Seit wann ist das Buch laut dem Artikel über Bibliotheksbauten ein Massenmedium?

**Vorliegender Text**
-------------------------
Bibliotheksbauten refomieren den Zugang zum Wissen
Ruheinseln und Wissenstürme
Spektakuläre Neubauten in Europa, Nordamerika und Asien signalisieren, dass die Bibliothek auch im Zeitalter der Digitalisierung keineswegs abgedankt hat. Die Anforderungen, die an sie gestellt werden, haben sich jedoch entscheidend gewandelt.
8. April 2017, 21:58
Bibliotheken sind längst nicht nur mehr Orte des Wissens. Sie werden heute immer mehr zu Räumen, in denen Bildungs-, Unterhaltungs- und Ruheangebote ineinander fließen.
Wie gehen Bibliotheken mit diesem neuen Anforderungsprofil um? Und wie spiegelt sich dieses in ihrer Architektur? Diese Fragen waren Thema einer gemeinsam von der Wienbibliothek im Rathaus und dem Internationalen Forschungszentrum Kulturwissenschaften organisierten Tagung, die dieser Tage in Wien stattfand.
Die Demokratisierung des Wissens
Unser Verhältnis zu Büchern hat sich in den letzten Jahrzehnten radikal verändert. Spätestens seit den 1960er Jahren ist das Buch ein Massenmedium, das die Demokratisierung des Wissens vorantreibt. Sieht man von Ausnahmen wie wertvollen Drucken oder Handschriften ab, hat das Buch seine Aura des Besonderen und Kostbaren verloren.
-------------------------
**Bereitgestelltes Material**
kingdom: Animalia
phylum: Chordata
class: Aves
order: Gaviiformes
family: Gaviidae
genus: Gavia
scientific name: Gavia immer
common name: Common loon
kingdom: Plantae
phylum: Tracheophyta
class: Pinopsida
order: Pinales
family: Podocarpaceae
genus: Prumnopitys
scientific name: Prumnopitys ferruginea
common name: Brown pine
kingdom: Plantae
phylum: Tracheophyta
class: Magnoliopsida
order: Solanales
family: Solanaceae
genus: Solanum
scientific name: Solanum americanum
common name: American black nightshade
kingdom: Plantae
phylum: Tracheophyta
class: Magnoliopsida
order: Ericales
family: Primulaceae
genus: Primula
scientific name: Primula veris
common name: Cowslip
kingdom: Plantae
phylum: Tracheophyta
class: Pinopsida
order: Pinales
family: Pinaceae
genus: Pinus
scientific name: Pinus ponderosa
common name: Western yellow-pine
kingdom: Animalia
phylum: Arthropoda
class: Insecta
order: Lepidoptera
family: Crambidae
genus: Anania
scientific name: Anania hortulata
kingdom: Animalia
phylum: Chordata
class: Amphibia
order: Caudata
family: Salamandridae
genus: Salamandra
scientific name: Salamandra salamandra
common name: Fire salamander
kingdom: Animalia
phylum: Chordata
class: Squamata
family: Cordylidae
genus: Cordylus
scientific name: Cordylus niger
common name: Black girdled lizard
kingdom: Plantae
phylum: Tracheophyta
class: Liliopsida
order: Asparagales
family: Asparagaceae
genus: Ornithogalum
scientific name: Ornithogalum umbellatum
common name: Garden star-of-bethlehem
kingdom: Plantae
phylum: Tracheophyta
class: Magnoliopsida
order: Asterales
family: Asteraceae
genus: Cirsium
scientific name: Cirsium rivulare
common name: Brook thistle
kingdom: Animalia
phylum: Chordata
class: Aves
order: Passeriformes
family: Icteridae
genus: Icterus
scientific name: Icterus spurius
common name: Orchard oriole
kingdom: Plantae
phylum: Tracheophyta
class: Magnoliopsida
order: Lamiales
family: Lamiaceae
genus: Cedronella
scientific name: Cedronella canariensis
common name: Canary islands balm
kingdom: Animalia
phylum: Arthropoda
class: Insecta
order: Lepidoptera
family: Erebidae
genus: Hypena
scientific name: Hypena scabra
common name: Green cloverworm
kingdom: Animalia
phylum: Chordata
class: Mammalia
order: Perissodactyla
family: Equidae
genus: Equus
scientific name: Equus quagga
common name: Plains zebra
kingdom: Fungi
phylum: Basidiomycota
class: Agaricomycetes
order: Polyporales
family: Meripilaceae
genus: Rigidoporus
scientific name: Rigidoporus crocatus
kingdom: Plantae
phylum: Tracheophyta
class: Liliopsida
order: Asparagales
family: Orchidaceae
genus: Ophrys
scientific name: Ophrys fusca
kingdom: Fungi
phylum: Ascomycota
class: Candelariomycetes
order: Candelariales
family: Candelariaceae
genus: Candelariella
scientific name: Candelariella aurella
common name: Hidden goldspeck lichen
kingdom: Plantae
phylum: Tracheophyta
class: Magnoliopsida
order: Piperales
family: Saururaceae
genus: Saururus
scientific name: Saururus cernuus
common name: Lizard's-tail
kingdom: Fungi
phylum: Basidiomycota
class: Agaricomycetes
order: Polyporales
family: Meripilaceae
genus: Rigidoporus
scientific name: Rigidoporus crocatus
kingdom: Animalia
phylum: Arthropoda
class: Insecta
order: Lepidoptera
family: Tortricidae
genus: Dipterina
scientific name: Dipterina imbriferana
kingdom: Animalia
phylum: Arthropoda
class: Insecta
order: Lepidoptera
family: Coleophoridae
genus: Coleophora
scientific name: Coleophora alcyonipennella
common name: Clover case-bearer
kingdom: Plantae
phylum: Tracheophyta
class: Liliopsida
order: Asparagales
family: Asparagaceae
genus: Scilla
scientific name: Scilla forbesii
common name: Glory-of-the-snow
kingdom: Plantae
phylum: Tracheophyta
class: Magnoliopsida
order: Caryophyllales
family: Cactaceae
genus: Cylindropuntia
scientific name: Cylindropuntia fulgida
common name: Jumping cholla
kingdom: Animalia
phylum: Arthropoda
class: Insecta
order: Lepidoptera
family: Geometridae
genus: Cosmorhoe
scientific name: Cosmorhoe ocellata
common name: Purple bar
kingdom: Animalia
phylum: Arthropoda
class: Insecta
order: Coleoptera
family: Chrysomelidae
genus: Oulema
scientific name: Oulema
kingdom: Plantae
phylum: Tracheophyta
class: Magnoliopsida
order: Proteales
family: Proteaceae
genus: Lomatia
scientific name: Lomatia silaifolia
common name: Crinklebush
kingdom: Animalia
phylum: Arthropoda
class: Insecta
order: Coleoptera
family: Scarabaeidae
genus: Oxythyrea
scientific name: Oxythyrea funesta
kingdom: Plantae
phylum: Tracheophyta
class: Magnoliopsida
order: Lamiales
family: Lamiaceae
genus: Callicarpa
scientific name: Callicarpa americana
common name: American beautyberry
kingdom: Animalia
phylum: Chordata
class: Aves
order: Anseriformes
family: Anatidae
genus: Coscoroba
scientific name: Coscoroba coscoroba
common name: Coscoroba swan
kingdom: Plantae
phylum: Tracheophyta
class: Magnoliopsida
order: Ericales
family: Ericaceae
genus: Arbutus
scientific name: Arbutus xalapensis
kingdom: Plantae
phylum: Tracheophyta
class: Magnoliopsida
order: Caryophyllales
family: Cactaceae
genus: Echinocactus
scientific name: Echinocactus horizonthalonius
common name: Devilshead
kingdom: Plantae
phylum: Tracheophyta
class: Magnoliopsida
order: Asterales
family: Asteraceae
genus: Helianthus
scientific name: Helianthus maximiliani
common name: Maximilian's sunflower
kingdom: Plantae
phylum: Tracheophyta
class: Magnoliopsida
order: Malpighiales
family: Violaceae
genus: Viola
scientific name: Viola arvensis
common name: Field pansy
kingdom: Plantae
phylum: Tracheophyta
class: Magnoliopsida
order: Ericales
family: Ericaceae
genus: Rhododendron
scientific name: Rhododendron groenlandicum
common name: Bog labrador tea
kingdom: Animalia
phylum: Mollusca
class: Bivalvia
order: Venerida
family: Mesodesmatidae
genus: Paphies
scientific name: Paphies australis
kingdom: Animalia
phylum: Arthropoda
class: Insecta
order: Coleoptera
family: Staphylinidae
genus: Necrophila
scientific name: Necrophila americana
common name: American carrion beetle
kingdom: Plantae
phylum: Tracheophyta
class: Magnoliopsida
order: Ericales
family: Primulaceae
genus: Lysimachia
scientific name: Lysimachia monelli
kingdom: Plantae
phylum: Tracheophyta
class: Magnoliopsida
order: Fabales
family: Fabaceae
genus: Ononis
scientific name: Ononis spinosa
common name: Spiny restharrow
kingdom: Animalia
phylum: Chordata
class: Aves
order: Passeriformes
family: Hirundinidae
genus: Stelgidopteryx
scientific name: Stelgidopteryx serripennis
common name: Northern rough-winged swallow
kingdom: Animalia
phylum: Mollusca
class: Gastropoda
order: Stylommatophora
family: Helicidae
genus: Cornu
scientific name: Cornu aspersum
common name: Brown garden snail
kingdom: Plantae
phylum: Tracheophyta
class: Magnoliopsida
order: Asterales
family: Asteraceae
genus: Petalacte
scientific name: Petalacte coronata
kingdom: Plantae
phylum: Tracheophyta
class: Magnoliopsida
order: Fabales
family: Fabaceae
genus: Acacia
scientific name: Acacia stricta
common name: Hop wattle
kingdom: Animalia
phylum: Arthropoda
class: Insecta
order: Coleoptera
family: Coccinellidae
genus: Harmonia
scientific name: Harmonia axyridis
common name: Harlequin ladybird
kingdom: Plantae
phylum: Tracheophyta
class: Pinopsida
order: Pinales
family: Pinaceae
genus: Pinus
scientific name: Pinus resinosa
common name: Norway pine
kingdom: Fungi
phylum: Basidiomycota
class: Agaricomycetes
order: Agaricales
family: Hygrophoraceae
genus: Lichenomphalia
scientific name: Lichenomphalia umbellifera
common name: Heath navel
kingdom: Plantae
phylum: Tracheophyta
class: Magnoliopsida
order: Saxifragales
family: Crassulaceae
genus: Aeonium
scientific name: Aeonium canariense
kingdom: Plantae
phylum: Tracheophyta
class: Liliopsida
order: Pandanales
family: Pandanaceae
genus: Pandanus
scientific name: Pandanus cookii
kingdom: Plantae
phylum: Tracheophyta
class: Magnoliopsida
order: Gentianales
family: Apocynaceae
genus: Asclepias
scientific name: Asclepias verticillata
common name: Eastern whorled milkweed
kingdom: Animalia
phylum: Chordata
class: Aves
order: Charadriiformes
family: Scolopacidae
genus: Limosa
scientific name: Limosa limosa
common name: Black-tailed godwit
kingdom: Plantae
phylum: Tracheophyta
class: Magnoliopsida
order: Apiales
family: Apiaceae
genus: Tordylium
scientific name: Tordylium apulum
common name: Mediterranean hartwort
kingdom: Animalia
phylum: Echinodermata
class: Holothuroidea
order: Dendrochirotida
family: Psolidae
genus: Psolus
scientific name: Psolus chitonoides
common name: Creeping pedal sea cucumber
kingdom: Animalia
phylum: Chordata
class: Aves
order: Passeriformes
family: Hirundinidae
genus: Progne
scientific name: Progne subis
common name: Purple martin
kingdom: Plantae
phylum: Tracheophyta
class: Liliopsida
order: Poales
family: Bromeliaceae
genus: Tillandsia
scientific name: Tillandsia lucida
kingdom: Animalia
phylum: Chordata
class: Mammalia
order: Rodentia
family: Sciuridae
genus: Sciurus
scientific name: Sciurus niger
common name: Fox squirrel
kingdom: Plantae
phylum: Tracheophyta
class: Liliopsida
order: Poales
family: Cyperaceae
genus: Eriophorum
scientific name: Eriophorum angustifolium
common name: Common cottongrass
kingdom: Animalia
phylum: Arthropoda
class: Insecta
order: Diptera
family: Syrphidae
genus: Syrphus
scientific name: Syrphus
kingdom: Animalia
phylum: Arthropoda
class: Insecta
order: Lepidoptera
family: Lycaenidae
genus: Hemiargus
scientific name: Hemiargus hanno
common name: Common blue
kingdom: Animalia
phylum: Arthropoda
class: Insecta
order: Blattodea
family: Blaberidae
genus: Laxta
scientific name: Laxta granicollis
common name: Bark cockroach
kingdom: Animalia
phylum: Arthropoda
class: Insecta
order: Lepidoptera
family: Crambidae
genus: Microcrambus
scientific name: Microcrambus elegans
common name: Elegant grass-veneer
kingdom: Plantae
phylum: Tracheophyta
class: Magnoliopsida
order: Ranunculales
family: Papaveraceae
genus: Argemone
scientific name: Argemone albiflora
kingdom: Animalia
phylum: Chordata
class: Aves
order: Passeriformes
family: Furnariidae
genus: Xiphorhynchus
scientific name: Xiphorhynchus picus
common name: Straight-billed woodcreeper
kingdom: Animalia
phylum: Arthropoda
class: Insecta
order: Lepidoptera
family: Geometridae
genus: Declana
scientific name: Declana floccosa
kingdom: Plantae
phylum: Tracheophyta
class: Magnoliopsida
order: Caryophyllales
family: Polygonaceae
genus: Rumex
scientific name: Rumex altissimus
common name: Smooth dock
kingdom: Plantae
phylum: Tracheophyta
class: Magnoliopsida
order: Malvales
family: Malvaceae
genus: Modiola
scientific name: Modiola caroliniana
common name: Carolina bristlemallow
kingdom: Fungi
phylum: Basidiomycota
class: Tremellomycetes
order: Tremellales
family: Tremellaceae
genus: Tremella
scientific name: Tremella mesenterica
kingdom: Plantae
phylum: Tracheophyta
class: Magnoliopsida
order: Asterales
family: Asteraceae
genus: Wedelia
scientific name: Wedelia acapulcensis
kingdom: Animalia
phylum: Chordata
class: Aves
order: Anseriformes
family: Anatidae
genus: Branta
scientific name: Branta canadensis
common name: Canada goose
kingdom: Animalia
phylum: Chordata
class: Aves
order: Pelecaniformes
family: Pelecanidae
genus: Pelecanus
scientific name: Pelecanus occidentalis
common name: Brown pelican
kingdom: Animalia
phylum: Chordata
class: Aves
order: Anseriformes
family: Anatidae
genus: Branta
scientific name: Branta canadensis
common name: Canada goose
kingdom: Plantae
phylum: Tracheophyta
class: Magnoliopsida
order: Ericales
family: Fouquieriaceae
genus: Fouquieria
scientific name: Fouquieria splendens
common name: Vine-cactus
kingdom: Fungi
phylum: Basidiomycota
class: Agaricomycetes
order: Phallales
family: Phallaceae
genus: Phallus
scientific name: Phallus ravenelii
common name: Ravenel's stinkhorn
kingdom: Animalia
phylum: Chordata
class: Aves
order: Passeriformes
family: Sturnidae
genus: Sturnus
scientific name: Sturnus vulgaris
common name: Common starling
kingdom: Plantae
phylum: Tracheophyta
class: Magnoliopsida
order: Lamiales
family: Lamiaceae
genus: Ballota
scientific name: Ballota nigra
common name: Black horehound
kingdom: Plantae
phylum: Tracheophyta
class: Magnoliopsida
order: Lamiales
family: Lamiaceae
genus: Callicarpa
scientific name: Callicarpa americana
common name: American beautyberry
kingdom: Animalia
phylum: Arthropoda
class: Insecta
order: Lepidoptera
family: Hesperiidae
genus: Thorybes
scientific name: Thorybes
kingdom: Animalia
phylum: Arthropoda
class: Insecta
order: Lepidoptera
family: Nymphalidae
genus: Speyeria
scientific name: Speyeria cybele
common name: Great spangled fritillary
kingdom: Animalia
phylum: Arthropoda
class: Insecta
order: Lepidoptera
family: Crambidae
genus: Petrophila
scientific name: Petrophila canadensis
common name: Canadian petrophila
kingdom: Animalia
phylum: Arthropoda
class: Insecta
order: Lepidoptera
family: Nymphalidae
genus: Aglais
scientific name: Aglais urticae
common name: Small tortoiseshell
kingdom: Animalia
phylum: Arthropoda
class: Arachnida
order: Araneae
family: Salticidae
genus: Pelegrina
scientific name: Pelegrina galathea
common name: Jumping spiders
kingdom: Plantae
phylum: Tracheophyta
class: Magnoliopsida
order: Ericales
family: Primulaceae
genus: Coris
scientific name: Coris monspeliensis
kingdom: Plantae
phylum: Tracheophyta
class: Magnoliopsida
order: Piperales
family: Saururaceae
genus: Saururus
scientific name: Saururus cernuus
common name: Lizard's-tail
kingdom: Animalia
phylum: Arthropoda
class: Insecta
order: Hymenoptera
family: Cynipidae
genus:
-------------------------
**Lösung**
Spätestens seit den 1960er Jahren.